## Task details
Print out the data that follows exactly, character for character, apart from the pictures.

* * *

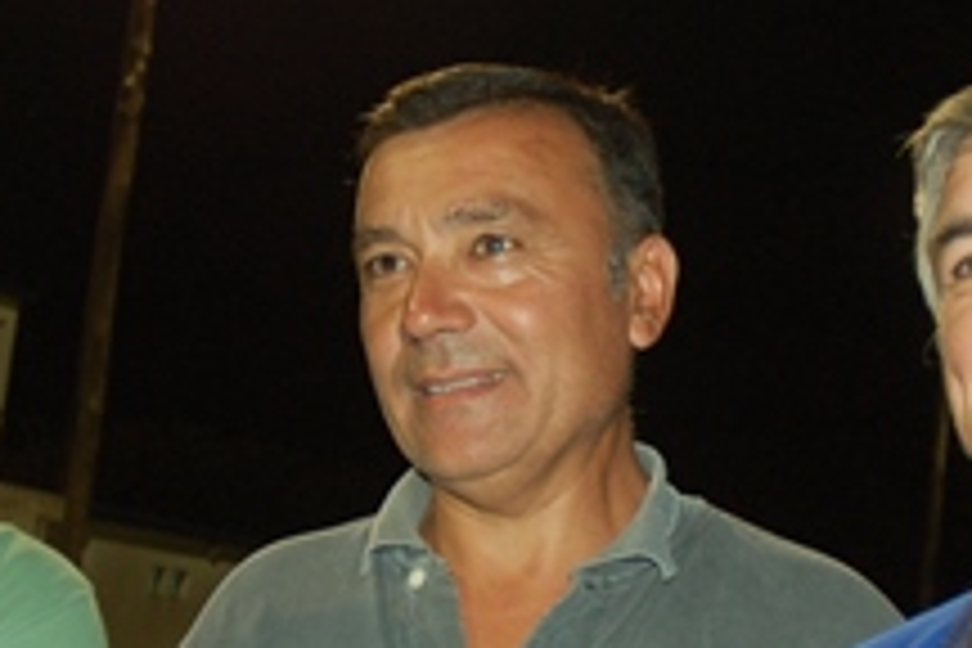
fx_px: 2187
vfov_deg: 16.8
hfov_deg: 25.0
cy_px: 376
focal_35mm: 81
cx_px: 605
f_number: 3.5
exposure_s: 1/60
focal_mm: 18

* * *

## Answer
fx_px: 2187
vfov_deg: 16.8
hfov_deg: 25.0
cy_px: 376
focal_35mm: 81
cx_px: 605
f_number: 3.5
exposure_s: 1/60
focal_mm: 18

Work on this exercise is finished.